Panahi described her parents as "relaxed Muslims who were not particularly political". However, her family was targeted by the Shia Islamist government of the Ayatollah Khomeini. In 1984, they were accepted by Australia as refugees and lived in Melbourne.

Panahi worked in banking while attending Monash University, studying but not completing a Bachelor of Business Finance. She joined Australian Young Labor and volunteered in the 1996 election campaign. Panahi worked as a personal banker at Colonial Mutual and was the youngest branch manager in the company's history. She has a child with an undisclosed father and was a single parent as of 2016.

Media career
Panahi initially wrote for the daily free commuter newspaper mX, writing a weekly sports gossip column. Her column was picked up for a second year and by 2007 she was a regular guest on the AM sports radio station SEN. She earned her MBA from Swinburne. In September 2007, Panahi began  working for the Herald Sun, published by the Herald and Weekly Times (HWT), a subsidiary of News Corp Australia. Panahi is also a regular guest on Sky News Australia and Sunrise on the Seven Network. She is also a radio commentator on 3AW and 2GB.

DATASET EXCERPT ->
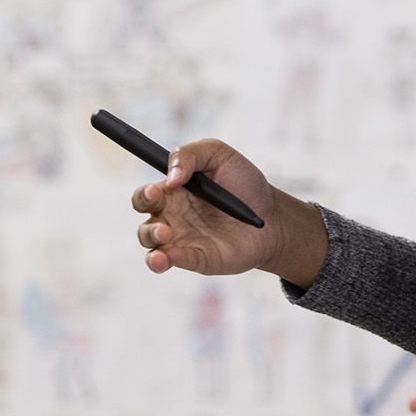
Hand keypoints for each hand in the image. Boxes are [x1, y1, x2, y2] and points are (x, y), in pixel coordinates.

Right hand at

WORK TO COMPLETE ->
Quote the stretch of the Panahi biography from "Panahi described her" through "as of 2016.". Work from the biographical text about Panahi only, not from the material.

SOLUTION TO THE PROBLEM ->
Panahi described her parents as "relaxed Muslims who were not particularly political". However, her family was targeted by the Shia Islamist government of the Ayatollah Khomeini. In 1984, they were accepted by Australia as refugees and lived in Melbourne.

Panahi worked in banking while attending Monash University, studying but not completing a Bachelor of Business Finance. She joined Australian Young Labor and volunteered in the 1996 election campaign. Panahi worked as a personal banker at Colonial Mutual and was the youngest branch manager in the company's history. She has a child with an undisclosed father and was a single parent as of 2016.